══ Listed records

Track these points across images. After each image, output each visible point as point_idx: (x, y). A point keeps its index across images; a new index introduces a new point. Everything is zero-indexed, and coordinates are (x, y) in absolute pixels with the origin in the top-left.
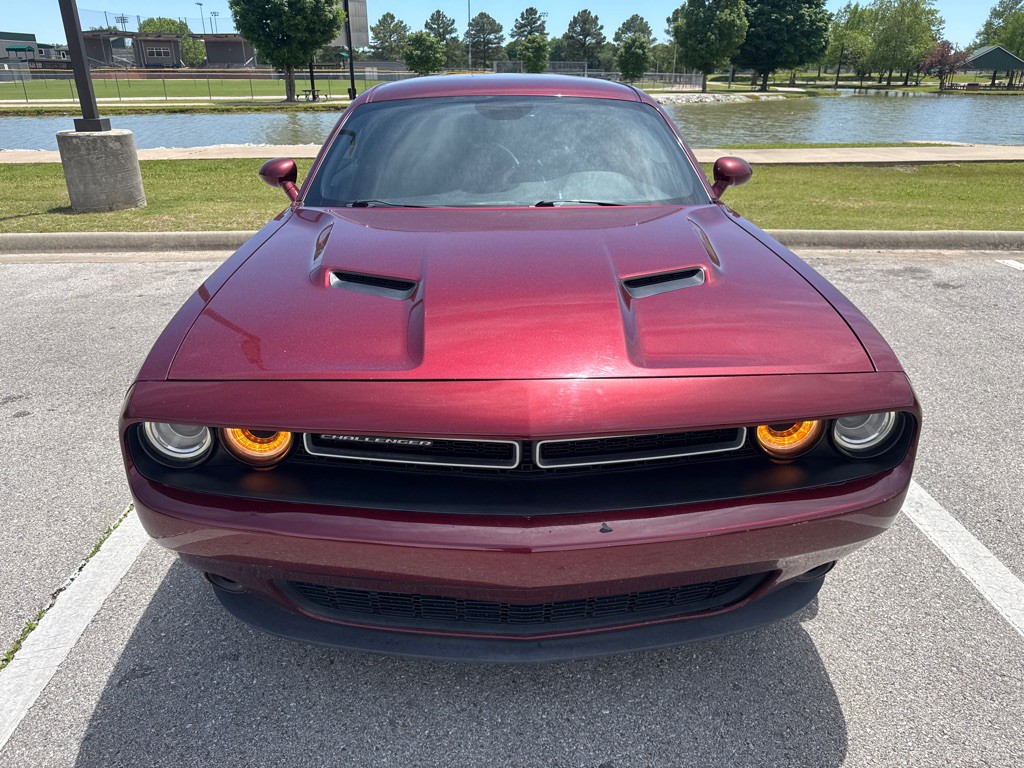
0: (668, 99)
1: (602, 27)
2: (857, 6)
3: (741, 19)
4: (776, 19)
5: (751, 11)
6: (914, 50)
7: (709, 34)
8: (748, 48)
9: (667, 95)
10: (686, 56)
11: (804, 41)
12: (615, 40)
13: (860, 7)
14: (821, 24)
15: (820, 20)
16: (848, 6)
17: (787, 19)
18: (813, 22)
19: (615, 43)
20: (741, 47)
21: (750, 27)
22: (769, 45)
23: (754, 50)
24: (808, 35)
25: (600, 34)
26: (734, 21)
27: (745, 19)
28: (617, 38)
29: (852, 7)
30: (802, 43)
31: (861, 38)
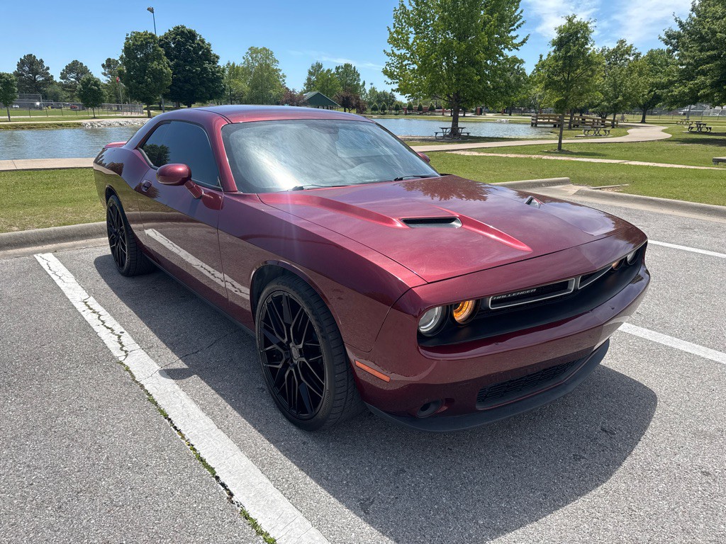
0: (127, 122)
1: (48, 68)
2: (234, 64)
3: (166, 69)
4: (189, 70)
5: (171, 63)
6: (273, 93)
7: (146, 77)
8: (174, 88)
9: (126, 120)
10: (131, 92)
11: (211, 84)
12: (62, 78)
13: (236, 65)
14: (219, 74)
15: (218, 72)
16: (229, 64)
17: (197, 70)
18: (213, 73)
19: (62, 81)
20: (170, 87)
21: (173, 74)
22: (188, 86)
23: (178, 90)
24: (213, 81)
25: (48, 73)
26: (162, 69)
27: (169, 69)
28: (63, 76)
29: (231, 64)
30: (210, 86)
31: (241, 84)
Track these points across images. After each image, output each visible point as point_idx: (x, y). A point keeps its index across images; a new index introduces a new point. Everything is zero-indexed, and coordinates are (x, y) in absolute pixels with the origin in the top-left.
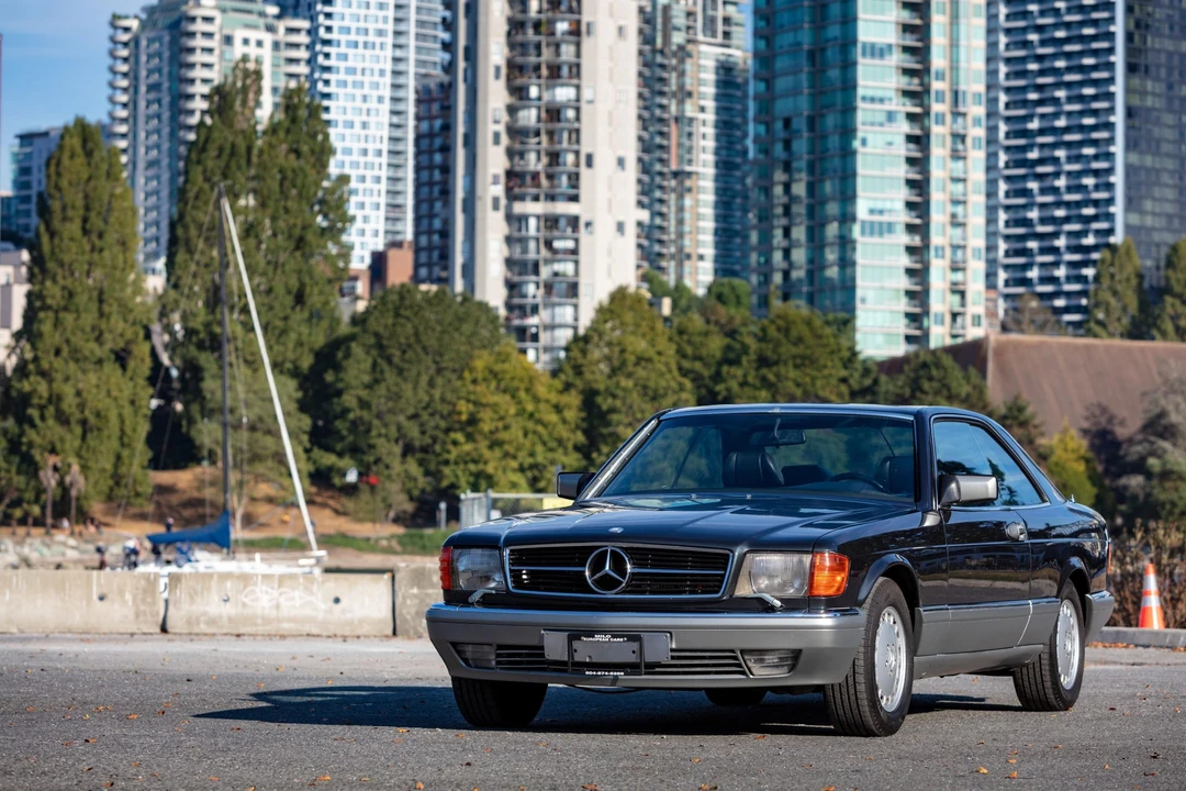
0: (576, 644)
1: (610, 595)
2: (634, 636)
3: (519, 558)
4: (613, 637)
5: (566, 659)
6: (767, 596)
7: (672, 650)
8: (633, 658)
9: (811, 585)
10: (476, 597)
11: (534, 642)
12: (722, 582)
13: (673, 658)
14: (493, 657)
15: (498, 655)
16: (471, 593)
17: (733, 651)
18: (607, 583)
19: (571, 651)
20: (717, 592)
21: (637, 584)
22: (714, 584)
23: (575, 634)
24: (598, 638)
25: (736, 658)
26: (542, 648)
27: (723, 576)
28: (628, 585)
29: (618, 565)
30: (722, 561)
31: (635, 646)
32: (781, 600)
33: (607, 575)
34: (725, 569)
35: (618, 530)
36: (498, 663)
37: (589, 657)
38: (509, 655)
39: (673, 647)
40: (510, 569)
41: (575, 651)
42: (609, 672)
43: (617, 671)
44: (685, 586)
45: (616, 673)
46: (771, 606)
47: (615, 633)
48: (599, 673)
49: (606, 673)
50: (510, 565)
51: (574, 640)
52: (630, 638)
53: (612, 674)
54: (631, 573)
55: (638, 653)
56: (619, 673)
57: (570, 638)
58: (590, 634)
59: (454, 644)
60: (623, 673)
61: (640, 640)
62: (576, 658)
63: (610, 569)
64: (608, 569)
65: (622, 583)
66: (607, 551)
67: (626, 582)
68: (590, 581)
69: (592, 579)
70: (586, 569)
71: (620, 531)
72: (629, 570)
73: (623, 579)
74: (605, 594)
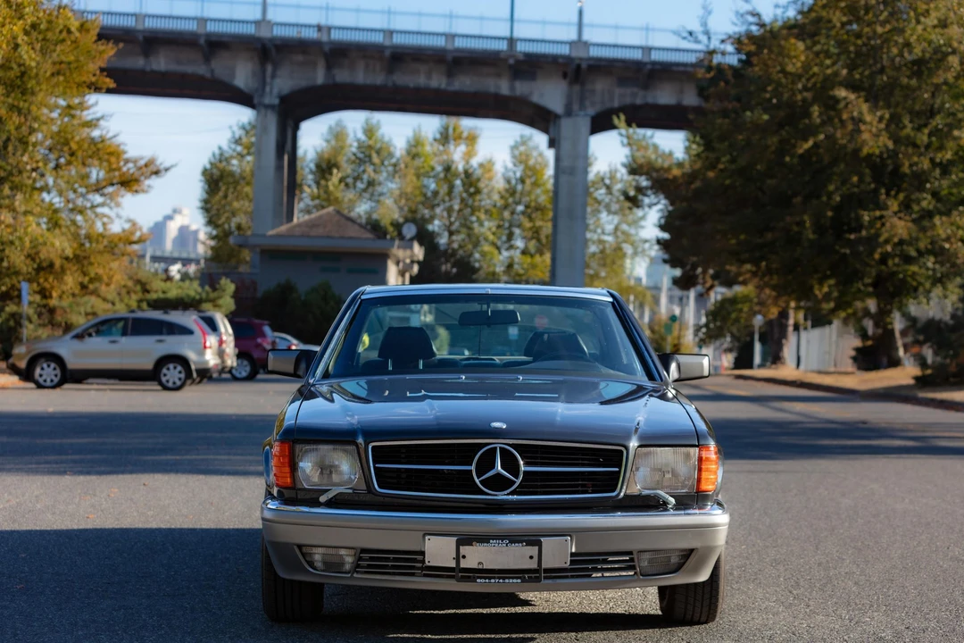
0: (464, 550)
1: (502, 496)
2: (532, 539)
3: (380, 454)
4: (512, 541)
5: (453, 564)
6: (660, 493)
7: (572, 554)
8: (533, 565)
9: (699, 481)
10: (328, 496)
12: (617, 480)
13: (571, 562)
15: (359, 559)
16: (322, 492)
17: (630, 554)
18: (499, 483)
19: (459, 557)
20: (614, 491)
21: (533, 483)
22: (611, 482)
24: (494, 542)
25: (632, 560)
26: (423, 553)
27: (619, 472)
28: (522, 486)
30: (618, 458)
31: (534, 550)
32: (675, 498)
34: (620, 467)
35: (501, 425)
37: (480, 563)
38: (372, 559)
39: (573, 550)
40: (375, 468)
41: (464, 557)
42: (504, 578)
43: (513, 578)
44: (577, 486)
45: (511, 581)
46: (665, 503)
47: (514, 538)
48: (493, 581)
49: (501, 581)
50: (374, 462)
51: (463, 545)
52: (530, 543)
53: (507, 581)
54: (525, 472)
55: (536, 558)
56: (515, 581)
57: (459, 543)
58: (483, 539)
59: (300, 547)
60: (519, 581)
61: (539, 544)
62: (464, 564)
63: (502, 467)
64: (499, 468)
65: (515, 482)
66: (496, 448)
67: (518, 482)
68: (477, 481)
69: (480, 479)
70: (473, 468)
71: (504, 427)
72: (523, 468)
73: (517, 478)
74: (496, 495)
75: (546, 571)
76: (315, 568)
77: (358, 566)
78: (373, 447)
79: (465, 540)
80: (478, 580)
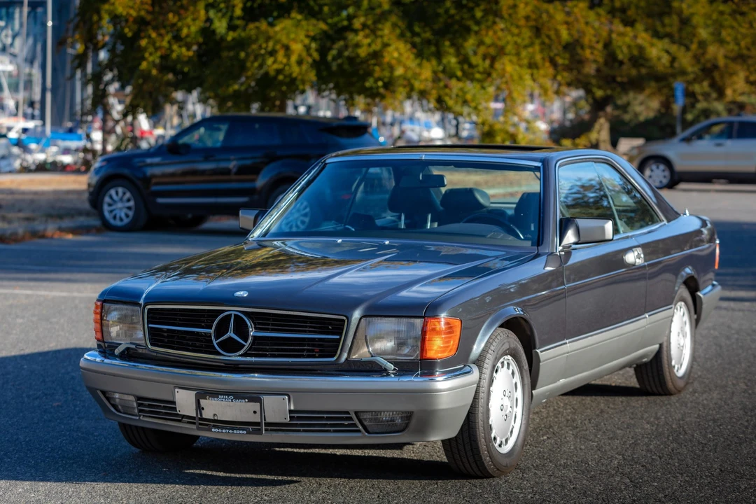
0: (203, 402)
1: (235, 357)
2: (254, 396)
3: (154, 316)
4: (236, 398)
5: (195, 416)
6: (380, 360)
7: (291, 411)
8: (257, 419)
9: (423, 349)
10: (120, 350)
11: (168, 397)
12: (337, 346)
13: (292, 418)
14: (135, 405)
15: (139, 405)
17: (347, 413)
19: (199, 408)
20: (333, 356)
21: (259, 346)
22: (331, 349)
24: (223, 397)
25: (351, 419)
26: (174, 403)
27: (339, 340)
28: (250, 349)
29: (241, 330)
30: (338, 327)
31: (256, 406)
32: (395, 364)
33: (230, 338)
34: (340, 334)
35: (244, 294)
36: (140, 411)
37: (215, 415)
38: (149, 406)
39: (292, 408)
40: (148, 327)
41: (204, 408)
42: (233, 430)
43: (239, 429)
44: (303, 350)
45: (238, 432)
46: (386, 370)
47: (238, 395)
48: (224, 431)
49: (231, 431)
50: (148, 323)
51: (201, 398)
52: (252, 400)
53: (235, 431)
54: (255, 337)
55: (259, 413)
56: (241, 432)
57: (198, 397)
58: (214, 394)
59: (103, 392)
60: (245, 432)
61: (259, 400)
62: (203, 415)
63: (234, 332)
64: (232, 333)
65: (244, 346)
66: (231, 315)
67: (247, 345)
68: (215, 343)
69: (218, 341)
70: (212, 331)
71: (245, 295)
72: (252, 333)
73: (246, 342)
74: (230, 356)
75: (268, 424)
76: (119, 411)
78: (149, 310)
79: (202, 394)
80: (213, 430)
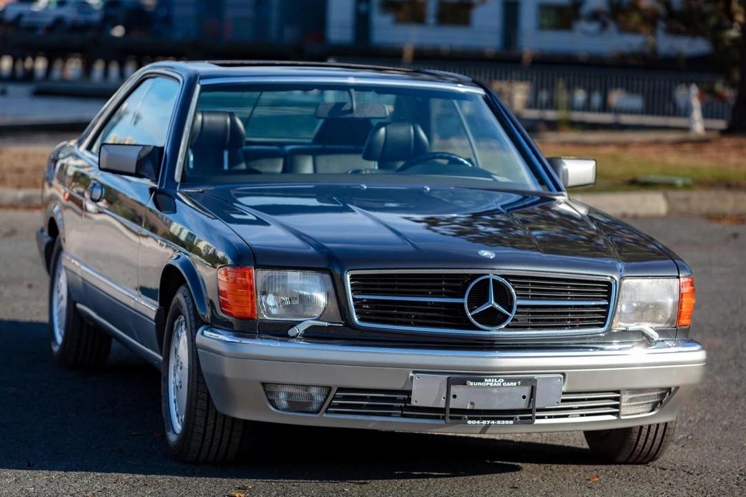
1: (494, 332)
2: (527, 379)
3: (362, 284)
4: (507, 380)
5: (442, 405)
6: (646, 329)
7: (564, 393)
8: (522, 404)
9: (680, 314)
10: (299, 329)
11: (399, 385)
12: (606, 314)
13: (563, 401)
16: (293, 324)
19: (449, 396)
20: (602, 326)
21: (524, 318)
22: (602, 317)
23: (458, 378)
24: (488, 382)
25: (617, 399)
26: (409, 393)
27: (607, 307)
29: (503, 296)
31: (527, 390)
33: (492, 309)
34: (609, 299)
37: (472, 403)
38: (345, 398)
39: (565, 390)
40: (353, 298)
41: (455, 396)
42: (495, 419)
43: (504, 419)
45: (503, 422)
46: (649, 338)
47: (509, 377)
48: (484, 422)
49: (493, 423)
50: (354, 293)
51: (454, 384)
52: (524, 382)
53: (499, 422)
54: (519, 306)
55: (528, 397)
56: (507, 422)
57: (450, 383)
58: (478, 377)
59: (264, 384)
60: (511, 422)
61: (533, 383)
62: (454, 404)
63: (495, 301)
64: (493, 302)
66: (488, 279)
67: (512, 316)
68: (469, 314)
69: (474, 313)
70: (465, 301)
71: (492, 257)
72: (517, 302)
73: (510, 312)
74: (489, 331)
76: (276, 407)
77: (330, 406)
78: (352, 276)
80: (469, 422)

════

■ Work order ■
Look above for the line holding "28: (628, 585)" and the line holding "72: (629, 570)", then output exactly those two lines and every line between them, nothing more.

■ Written answer ■
28: (628, 585)
29: (618, 565)
30: (722, 561)
31: (635, 646)
32: (781, 600)
33: (607, 575)
34: (725, 569)
35: (618, 530)
36: (498, 663)
37: (589, 657)
38: (509, 655)
39: (673, 647)
40: (510, 569)
41: (575, 651)
42: (609, 672)
43: (617, 671)
44: (685, 586)
45: (616, 673)
46: (771, 606)
47: (615, 633)
48: (599, 673)
49: (606, 673)
50: (510, 565)
51: (574, 640)
52: (630, 638)
53: (612, 674)
54: (631, 573)
55: (638, 653)
56: (619, 673)
57: (570, 638)
58: (590, 634)
59: (454, 644)
60: (623, 673)
61: (640, 640)
62: (576, 658)
63: (610, 569)
64: (608, 569)
65: (622, 583)
66: (607, 551)
67: (626, 582)
68: (590, 581)
69: (592, 579)
70: (586, 569)
71: (620, 531)
72: (629, 570)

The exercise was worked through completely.